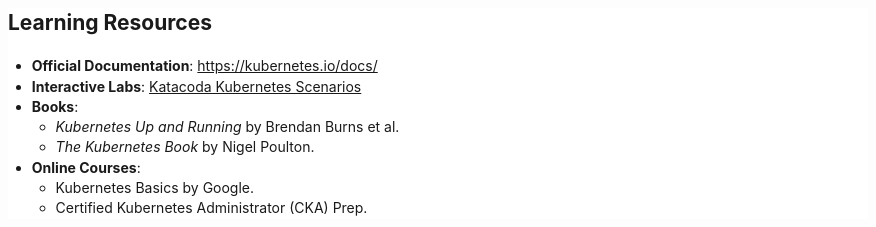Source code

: ## Learning Resources

- **Official Documentation**: https://kubernetes.io/docs/
- **Interactive Labs**: [Katacoda Kubernetes Scenarios](https://www.katacoda.com/)
- **Books**:
    - _Kubernetes Up and Running_ by Brendan Burns et al.
    - _The Kubernetes Book_ by Nigel Poulton.
- **Online Courses**:
    - Kubernetes Basics by Google.
    - Certified Kubernetes Administrator (CKA) Prep.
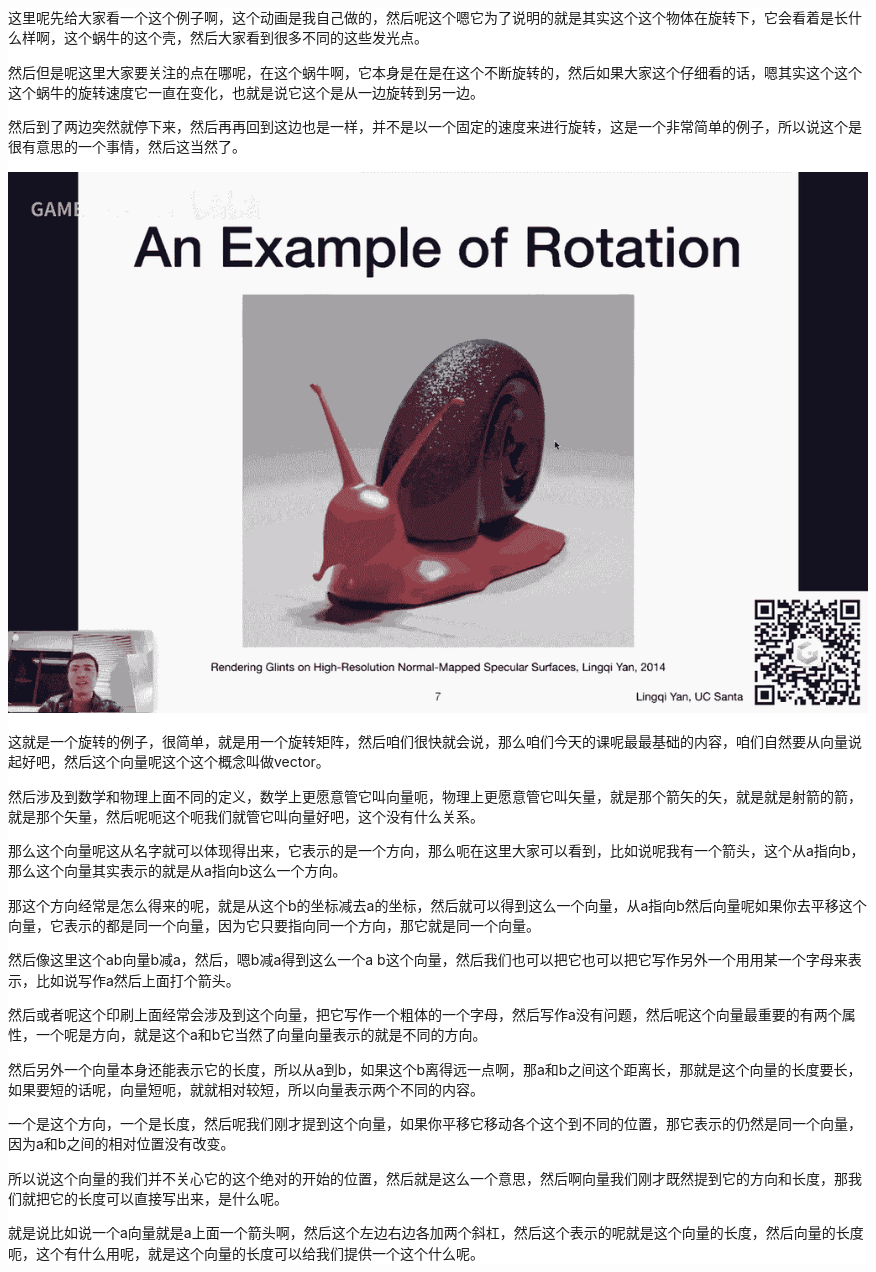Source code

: 这里呢先给大家看一个这个例子啊，这个动画是我自己做的，然后呢这个嗯它为了说明的就是其实这个这个物体在旋转下，它会看着是长什么样啊，这个蜗牛的这个壳，然后大家看到很多不同的这些发光点。

然后但是呢这里大家要关注的点在哪呢，在这个蜗牛啊，它本身是在是在这个不断旋转的，然后如果大家这个仔细看的话，嗯其实这个这个这个蜗牛的旋转速度它一直在变化，也就是说它这个是从一边旋转到另一边。

然后到了两边突然就停下来，然后再再回到这边也是一样，并不是以一个固定的速度来进行旋转，这是一个非常简单的例子，所以说这个是很有意思的一个事情，然后这当然了。



![](img/a84b9c961ed23333177ff44003fc8e19_4.png)

这就是一个旋转的例子，很简单，就是用一个旋转矩阵，然后咱们很快就会说，那么咱们今天的课呢最最基础的内容，咱们自然要从向量说起好吧，然后这个向量呢这个这个概念叫做vector。

然后涉及到数学和物理上面不同的定义，数学上更愿意管它叫向量呃，物理上更愿意管它叫矢量，就是那个箭矢的矢，就是就是射箭的箭，就是那个矢量，然后呢呃这个呃我们就管它叫向量好吧，这个没有什么关系。

那么这个向量呢这从名字就可以体现得出来，它表示的是一个方向，那么呃在这里大家可以看到，比如说呢我有一个箭头，这个从a指向b，那么这个向量其实表示的就是从a指向b这么一个方向。

那这个方向经常是怎么得来的呢，就是从这个b的坐标减去a的坐标，然后就可以得到这么一个向量，从a指向b然后向量呢如果你去平移这个向量，它表示的都是同一个向量，因为它只要指向同一个方向，那它就是同一个向量。

然后像这里这个ab向量b减a，然后，嗯b减a得到这么一个a b这个向量，然后我们也可以把它也可以把它写作另外一个用用某一个字母来表示，比如说写作a然后上面打个箭头。

然后或者呢这个印刷上面经常会涉及到这个向量，把它写作一个粗体的一个字母，然后写作a没有问题，然后呢这个向量最重要的有两个属性，一个呢是方向，就是这个a和b它当然了向量向量表示的就是不同的方向。

然后另外一个向量本身还能表示它的长度，所以从a到b，如果这个b离得远一点啊，那a和b之间这个距离长，那就是这个向量的长度要长，如果要短的话呢，向量短呃，就就相对较短，所以向量表示两个不同的内容。

一个是这个方向，一个是长度，然后呢我们刚才提到这个向量，如果你平移它移动各个这个到不同的位置，那它表示的仍然是同一个向量，因为a和b之间的相对位置没有改变。

所以说这个向量的我们并不关心它的这个绝对的开始的位置，然后就是这么一个意思，然后啊向量我们刚才既然提到它的方向和长度，那我们就把它的长度可以直接写出来，是什么呢。

就是说比如说一个a向量就是a上面一个箭头啊，然后这个左边右边各加两个斜杠，然后这个表示的呢就是这个向量的长度，然后向量的长度呃，这个有什么用呢，就是这个向量的长度可以给我们提供一个这个什么呢。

------------------------------------------------------------------------

Job item
Please reproduce every record exactly, leaving the pictures out.

Solved problem
Source code

: ## Learning Resources

- **Official Documentation**: https://kubernetes.io/docs/
- **Interactive Labs**: [Katacoda Kubernetes Scenarios](https://www.katacoda.com/)
- **Books**:
    - _Kubernetes Up and Running_ by Brendan Burns et al.
    - _The Kubernetes Book_ by Nigel Poulton.
- **Online Courses**:
    - Kubernetes Basics by Google.
    - Certified Kubernetes Administrator (CKA) Prep.
Source code

: 这里呢先给大家看一个这个例子啊，这个动画是我自己做的，然后呢这个嗯它为了说明的就是其实这个这个物体在旋转下，它会看着是长什么样啊，这个蜗牛的这个壳，然后大家看到很多不同的这些发光点。

然后但是呢这里大家要关注的点在哪呢，在这个蜗牛啊，它本身是在是在这个不断旋转的，然后如果大家这个仔细看的话，嗯其实这个这个这个蜗牛的旋转速度它一直在变化，也就是说它这个是从一边旋转到另一边。

然后到了两边突然就停下来，然后再再回到这边也是一样，并不是以一个固定的速度来进行旋转，这是一个非常简单的例子，所以说这个是很有意思的一个事情，然后这当然了。



![](img/a84b9c961ed23333177ff44003fc8e19_4.png)

这就是一个旋转的例子，很简单，就是用一个旋转矩阵，然后咱们很快就会说，那么咱们今天的课呢最最基础的内容，咱们自然要从向量说起好吧，然后这个向量呢这个这个概念叫做vector。

然后涉及到数学和物理上面不同的定义，数学上更愿意管它叫向量呃，物理上更愿意管它叫矢量，就是那个箭矢的矢，就是就是射箭的箭，就是那个矢量，然后呢呃这个呃我们就管它叫向量好吧，这个没有什么关系。

那么这个向量呢这从名字就可以体现得出来，它表示的是一个方向，那么呃在这里大家可以看到，比如说呢我有一个箭头，这个从a指向b，那么这个向量其实表示的就是从a指向b这么一个方向。

那这个方向经常是怎么得来的呢，就是从这个b的坐标减去a的坐标，然后就可以得到这么一个向量，从a指向b然后向量呢如果你去平移这个向量，它表示的都是同一个向量，因为它只要指向同一个方向，那它就是同一个向量。

然后像这里这个ab向量b减a，然后，嗯b减a得到这么一个a b这个向量，然后我们也可以把它也可以把它写作另外一个用用某一个字母来表示，比如说写作a然后上面打个箭头。

然后或者呢这个印刷上面经常会涉及到这个向量，把它写作一个粗体的一个字母，然后写作a没有问题，然后呢这个向量最重要的有两个属性，一个呢是方向，就是这个a和b它当然了向量向量表示的就是不同的方向。

然后另外一个向量本身还能表示它的长度，所以从a到b，如果这个b离得远一点啊，那a和b之间这个距离长，那就是这个向量的长度要长，如果要短的话呢，向量短呃，就就相对较短，所以向量表示两个不同的内容。

一个是这个方向，一个是长度，然后呢我们刚才提到这个向量，如果你平移它移动各个这个到不同的位置，那它表示的仍然是同一个向量，因为a和b之间的相对位置没有改变。

所以说这个向量的我们并不关心它的这个绝对的开始的位置，然后就是这么一个意思，然后啊向量我们刚才既然提到它的方向和长度，那我们就把它的长度可以直接写出来，是什么呢。

就是说比如说一个a向量就是a上面一个箭头啊，然后这个左边右边各加两个斜杠，然后这个表示的呢就是这个向量的长度，然后向量的长度呃，这个有什么用呢，就是这个向量的长度可以给我们提供一个这个什么呢。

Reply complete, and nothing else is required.